Variants: destruct expr as [ name1 name2 | name3 name4 name5 ... | ... ] destructs the expression and introduces any new hypotheses using the supplied names.
destruct expr eqn:Name Much like destruct above, except it remembers the expression being destructed, and creates a new hypothesis Name : expr = value, where value is one of the possible destructed values. For example, destruct (beq_nat x y) eqn:Exy will produce two subgoals, with Exy : beq_nat x y = true in the first and Exy : beq_nat x y = false in the second. This is almost the same thing as remember expr as v; destruct v, except the equation is named differently and is symmetric from the version produced by remember/destruct: the destructed value is on the right, rather than on the left.
split Useful for splitting a conjunction or an iff into its two components. Can be used in the goal or in hypotheses.
left, right Useful for picking one branch out of a disjunction in the goal. CANNOT be used in a hypothesis, because we cannot know which branch was used in building the disjunction.

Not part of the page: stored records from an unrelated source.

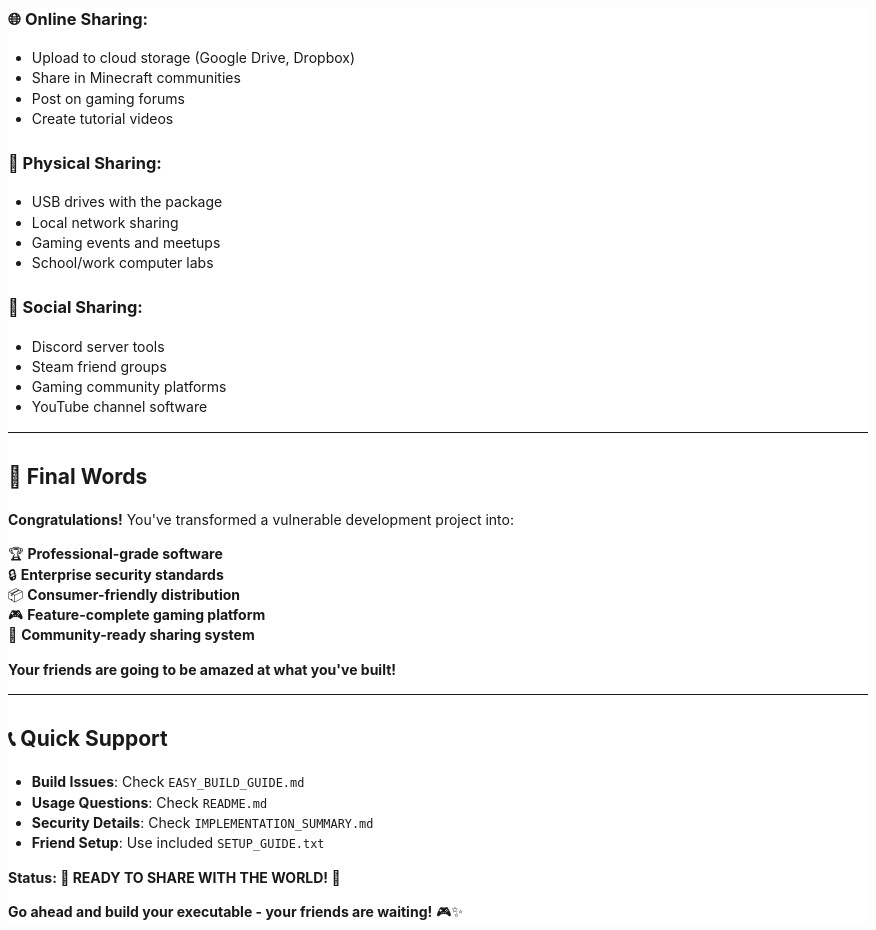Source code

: ### **🌐 Online Sharing:**
- Upload to cloud storage (Google Drive, Dropbox)
- Share in Minecraft communities
- Post on gaming forums
- Create tutorial videos

### **💾 Physical Sharing:**
- USB drives with the package
- Local network sharing
- Gaming events and meetups
- School/work computer labs

### **📱 Social Sharing:**
- Discord server tools
- Steam friend groups
- Gaming community platforms
- YouTube channel software

---

## 🎉 **Final Words**

**Congratulations!** You've transformed a vulnerable development project into:

🏆 **Professional-grade software**  
🔒 **Enterprise security standards**  
📦 **Consumer-friendly distribution**  
🎮 **Feature-complete gaming platform**  
👥 **Community-ready sharing system**  

**Your friends are going to be amazed at what you've built!**

---

## 📞 **Quick Support**

- **Build Issues**: Check `EASY_BUILD_GUIDE.md`
- **Usage Questions**: Check `README.md`
- **Security Details**: Check `IMPLEMENTATION_SUMMARY.md`
- **Friend Setup**: Use included `SETUP_GUIDE.txt`

**Status: 🚀 READY TO SHARE WITH THE WORLD! 🚀**

**Go ahead and build your executable - your friends are waiting!** 🎮✨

Equivalent to applying or_introl and or_intror.
generalize dependent expr Takes an expression expr in the context and generalizes it into a forall-quantified variable in the goal, along with every hypothesis in the context that mentioned the expression. Useful for undoing over-eager introduction of variables, and for strengthening the goal in preparation for an inductive proof.
specialize H with expr The "inverse" of generalize; this takes a forall-quantified hypothesis and instantiates it at a specific value. This has the unfortunate side effect of destroying the original forall-quantified hypothesis, so frequently you'll want to write assert (S := H); specialize S with expr to copy H to a new hypothesis that you can then specialize independently.
induction expr

Like destruct, this tries to prove the current goal by splitting it into one subgoal per constructor for the inductive data type. Unlike destruct, you get inductive hypotheses that let you assume the current goal for structurally-smaller instances of the expression. See any of the examples of induction on numbers or lists, for an intuition of how this works. We'll see more precise details later.
rewrite H or rewrite <- H

Given a hypothesis H : foo = bar, saying rewrite H will replace all occurrences of foo with bar in the current goal. If you want to replace bar with foo, use the rewrite <- H form.

Variants: rewrite H in H' tries to rewrite the hypothesis H', and rewrite H in * tries to rewrite everywhere possible.

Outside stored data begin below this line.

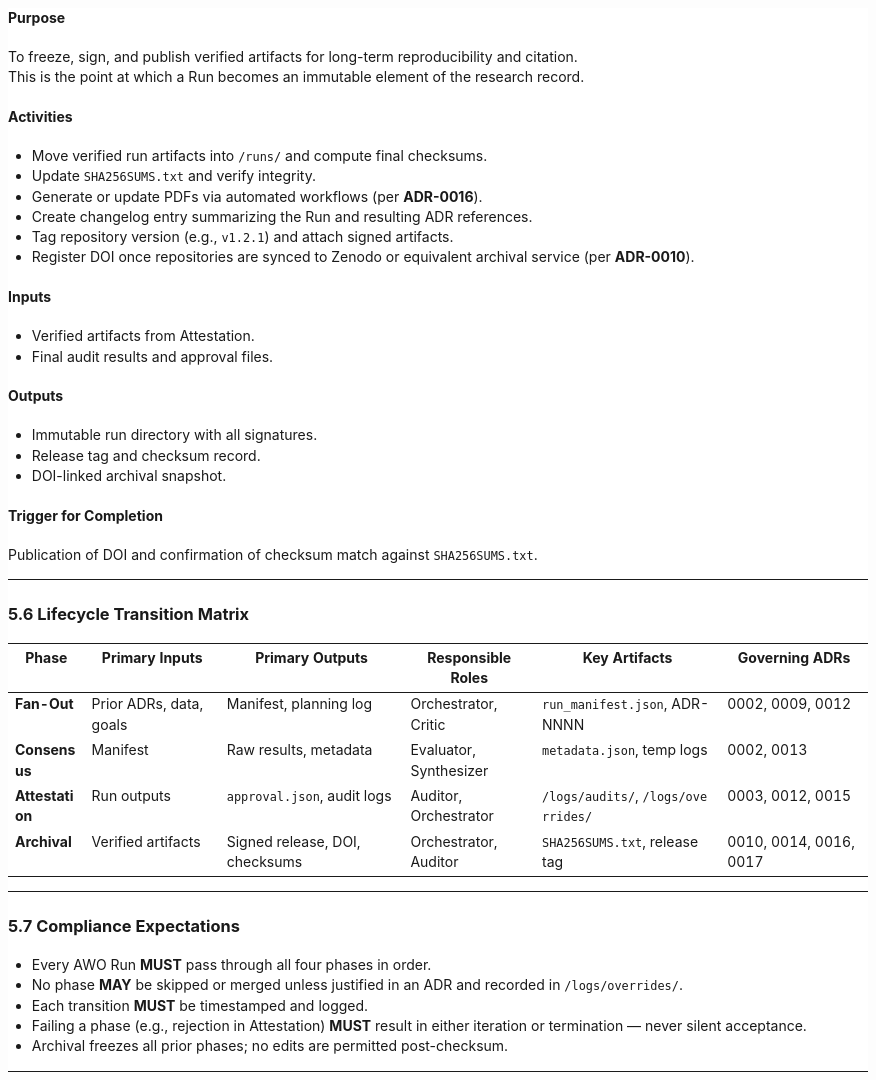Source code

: #### Purpose
To freeze, sign, and publish verified artifacts for long-term reproducibility and citation.  
This is the point at which a Run becomes an immutable element of the research record.

#### Activities
- Move verified run artifacts into `/runs/` and compute final checksums.  
- Update `SHA256SUMS.txt` and verify integrity.  
- Generate or update PDFs via automated workflows (per **ADR-0016**).  
- Create changelog entry summarizing the Run and resulting ADR references.  
- Tag repository version (e.g., `v1.2.1`) and attach signed artifacts.  
- Register DOI once repositories are synced to Zenodo or equivalent archival service (per **ADR-0010**).  

#### Inputs
- Verified artifacts from Attestation.  
- Final audit results and approval files.

#### Outputs
- Immutable run directory with all signatures.  
- Release tag and checksum record.  
- DOI-linked archival snapshot.

#### Trigger for Completion
Publication of DOI and confirmation of checksum match against `SHA256SUMS.txt`.

---

### 5.6 Lifecycle Transition Matrix

| Phase | Primary Inputs | Primary Outputs | Responsible Roles | Key Artifacts | Governing ADRs |
|--------|----------------|-----------------|------------------|----------------|----------------|
| **Fan-Out** | Prior ADRs, data, goals | Manifest, planning log | Orchestrator, Critic | `run_manifest.json`, ADR-NNNN | 0002, 0009, 0012 |
| **Consensus** | Manifest | Raw results, metadata | Evaluator, Synthesizer | `metadata.json`, temp logs | 0002, 0013 |
| **Attestation** | Run outputs | `approval.json`, audit logs | Auditor, Orchestrator | `/logs/audits/`, `/logs/overrides/` | 0003, 0012, 0015 |
| **Archival** | Verified artifacts | Signed release, DOI, checksums | Orchestrator, Auditor | `SHA256SUMS.txt`, release tag | 0010, 0014, 0016, 0017 |

---

### 5.7 Compliance Expectations
- Every AWO Run **MUST** pass through all four phases in order.  
- No phase **MAY** be skipped or merged unless justified in an ADR and recorded in `/logs/overrides/`.  
- Each transition **MUST** be timestamped and logged.  
- Failing a phase (e.g., rejection in Attestation) **MUST** result in either iteration or termination — never silent acceptance.  
- Archival freezes all prior phases; no edits are permitted post-checksum.

---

rewrite H at n tries to rewrite the nth occurrence of foo in the goal. You can combine these variants in the obvious ways.
replace e1 with e2 or replace e1 with e2 by tactic Replaces the first expression with the second, and generates a new goal to prove e1 = e2. If you supply by tactic, then it tries to prove that equality goal with the given tactic. (Note that the tactic could be the general form of a branching sequence of tactics, provided you parenthesize the whole thing.) You can also replace values in Hypotheses.
change e1 with e2 Much like replace, except Coq tries to prove the replacement equality automatically. You can apply this in the goal or in hypotheses.
subst or subst v Looks for all equations of the form var = value or value = var, rewrites them and eliminates var. If you supply a variable v, it only rewrites equations involving that variable. The tactic will fail if you have equations that mention the variable on both sides (e.g., a = 2 * a)
Notation "x ++ y" : (app x y) (at level N, left associativity) : list_scope.

Notations let you extend the grammar of Coq with syntactic sugar. Alphanumeric things in the notation string are treated as variables (which can be arbitrary expressions); the expression after the first colon uses those variables to define what the notation means. The level declaration defines precedence levels, and the notation can have left, right or no associativity. Finally, the scope at the end acts as a namespace, so that different notations can be turned on or off as needed.

You won't have to write many notations yourself in this course.
Locate "_ ++ _". Used find out where and how a notation is defined. The underscores are wildcards, so you don't have to know in advance the variable names used in the notation declaration.
Check expr. Used to find out the type of the expression.